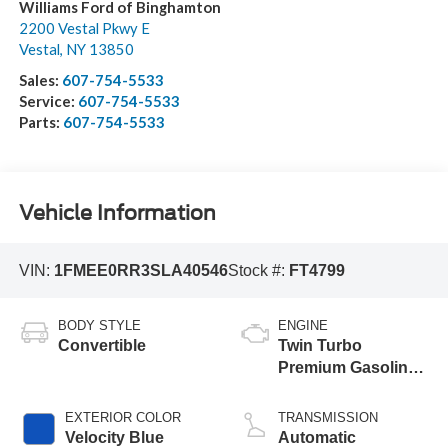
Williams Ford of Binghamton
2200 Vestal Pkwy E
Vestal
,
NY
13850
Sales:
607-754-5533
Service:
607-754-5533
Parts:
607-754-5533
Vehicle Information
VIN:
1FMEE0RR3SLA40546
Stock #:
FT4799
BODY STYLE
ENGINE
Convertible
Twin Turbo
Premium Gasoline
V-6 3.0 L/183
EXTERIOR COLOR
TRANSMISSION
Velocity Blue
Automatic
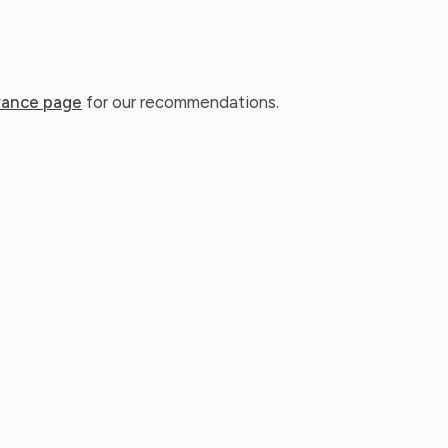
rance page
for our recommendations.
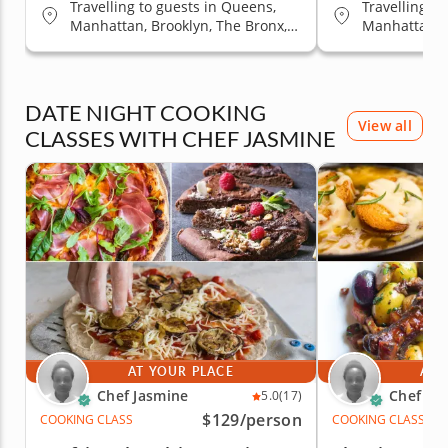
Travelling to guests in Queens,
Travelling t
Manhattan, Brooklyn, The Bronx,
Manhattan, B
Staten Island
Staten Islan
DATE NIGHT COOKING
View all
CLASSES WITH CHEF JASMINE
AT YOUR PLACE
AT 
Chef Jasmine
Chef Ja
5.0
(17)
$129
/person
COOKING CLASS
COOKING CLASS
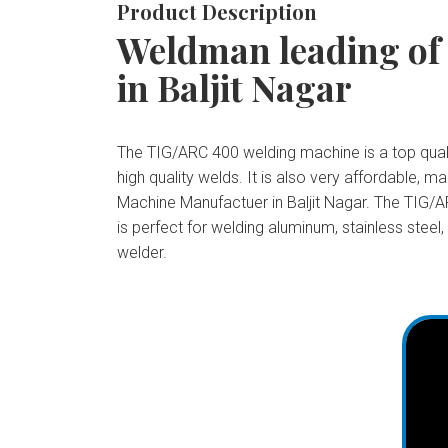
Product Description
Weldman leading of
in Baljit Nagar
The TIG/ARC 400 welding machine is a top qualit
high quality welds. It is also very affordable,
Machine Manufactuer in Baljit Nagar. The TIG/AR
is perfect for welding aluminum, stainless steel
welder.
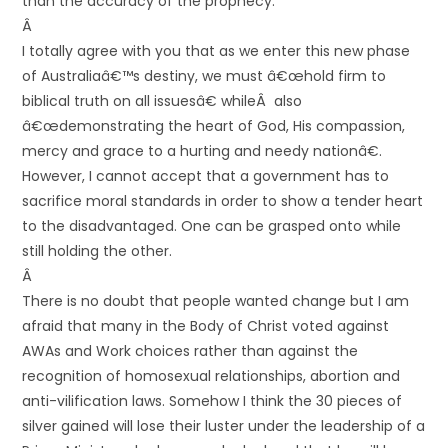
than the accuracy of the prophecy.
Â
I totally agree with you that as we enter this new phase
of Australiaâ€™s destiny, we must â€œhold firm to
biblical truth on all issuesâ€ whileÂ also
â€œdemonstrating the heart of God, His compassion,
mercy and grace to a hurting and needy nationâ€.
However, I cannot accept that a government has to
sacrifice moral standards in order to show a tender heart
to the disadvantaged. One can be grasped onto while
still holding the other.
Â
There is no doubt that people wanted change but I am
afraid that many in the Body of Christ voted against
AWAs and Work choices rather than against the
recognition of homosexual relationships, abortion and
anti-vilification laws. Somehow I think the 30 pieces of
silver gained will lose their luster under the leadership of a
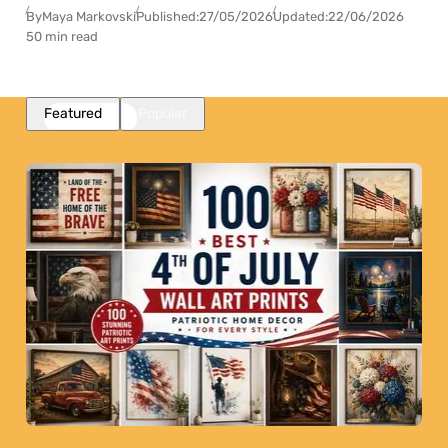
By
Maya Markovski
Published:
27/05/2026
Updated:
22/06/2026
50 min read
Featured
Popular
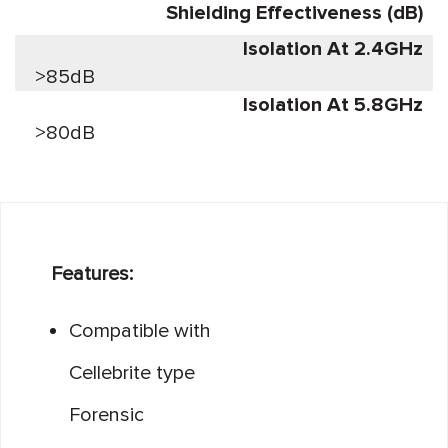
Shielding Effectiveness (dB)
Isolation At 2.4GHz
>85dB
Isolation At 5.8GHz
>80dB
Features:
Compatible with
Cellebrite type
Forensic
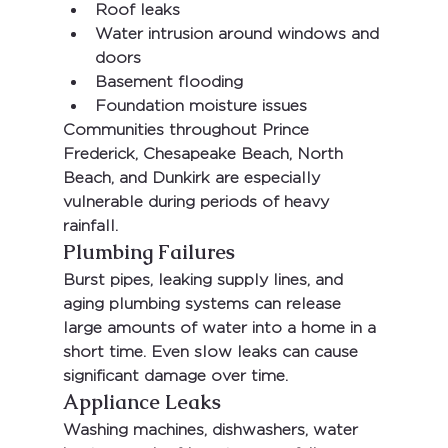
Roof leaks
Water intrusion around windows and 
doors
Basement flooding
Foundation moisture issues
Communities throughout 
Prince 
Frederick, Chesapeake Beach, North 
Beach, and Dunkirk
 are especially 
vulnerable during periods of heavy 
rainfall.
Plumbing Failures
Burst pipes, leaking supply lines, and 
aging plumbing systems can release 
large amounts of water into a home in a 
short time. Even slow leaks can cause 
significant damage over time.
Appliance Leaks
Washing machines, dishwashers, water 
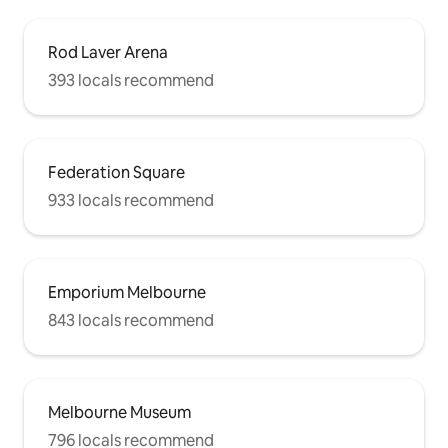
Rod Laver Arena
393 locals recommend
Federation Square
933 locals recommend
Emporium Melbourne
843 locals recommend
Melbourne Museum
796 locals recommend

┄┄┄┄┄┄┄┄┄┄

■ What you will do ■
Give the listing again exactly, excluding pictures.

■ Written answer ■
Williams Ford of Binghamton
2200 Vestal Pkwy E
Vestal
,
NY
13850
Sales:
607-754-5533
Service:
607-754-5533
Parts:
607-754-5533
Vehicle Information
VIN:
1FMEE0RR3SLA40546
Stock #:
FT4799
BODY STYLE
ENGINE
Convertible
Twin Turbo
Premium Gasoline
V-6 3.0 L/183
EXTERIOR COLOR
TRANSMISSION
Velocity Blue
Automatic
rance page
for our recommendations.
Travelling to guests in Queens,
Travelling t
Manhattan, Brooklyn, The Bronx,
Manhattan, B
Staten Island
Staten Islan
DATE NIGHT COOKING
View all
CLASSES WITH CHEF JASMINE
AT YOUR PLACE
AT 
Chef Jasmine
Chef Ja
5.0
(17)
$129
/person
COOKING CLASS
COOKING CLASS
Product Description
Weldman leading of
in Baljit Nagar
The TIG/ARC 400 welding machine is a top qualit
high quality welds. It is also very affordable,
Machine Manufactuer in Baljit Nagar. The TIG/AR
is perfect for welding aluminum, stainless steel
welder.
than the accuracy of the prophecy.
Â
I totally agree with you that as we enter this new phase
of Australiaâ€™s destiny, we must â€œhold firm to
biblical truth on all issuesâ€ whileÂ also
â€œdemonstrating the heart of God, His compassion,
mercy and grace to a hurting and needy nationâ€.
However, I cannot accept that a government has to
sacrifice moral standards in order to show a tender heart
to the disadvantaged. One can be grasped onto while
still holding the other.
Â
There is no doubt that people wanted change but I am
afraid that many in the Body of Christ voted against
AWAs and Work choices rather than against the
recognition of homosexual relationships, abortion and
anti-vilification laws. Somehow I think the 30 pieces of
silver gained will lose their luster under the leadership of a
By
Maya Markovski
Published:
27/05/2026
Updated:
22/06/2026
50 min read
Featured
Popular
Shielding Effectiveness (dB)
Isolation At 2.4GHz
>85dB
Isolation At 5.8GHz
>80dB
Features:
Compatible with
Cellebrite type
Forensic
Roof leaks
Water intrusion around windows and 
doors
Basement flooding
Foundation moisture issues
Communities throughout 
Prince 
Frederick, Chesapeake Beach, North 
Beach, and Dunkirk
 are especially 
vulnerable during periods of heavy 
rainfall.
Plumbing Failures
Burst pipes, leaking supply lines, and 
aging plumbing systems can release 
large amounts of water into a home in a 
short time. Even slow leaks can cause 
significant damage over time.
Appliance Leaks
Washing machines, dishwashers, water 
Rod Laver Arena
393 locals recommend
Federation Square
933 locals recommend
Emporium Melbourne
843 locals recommend
Melbourne Museum
796 locals recommend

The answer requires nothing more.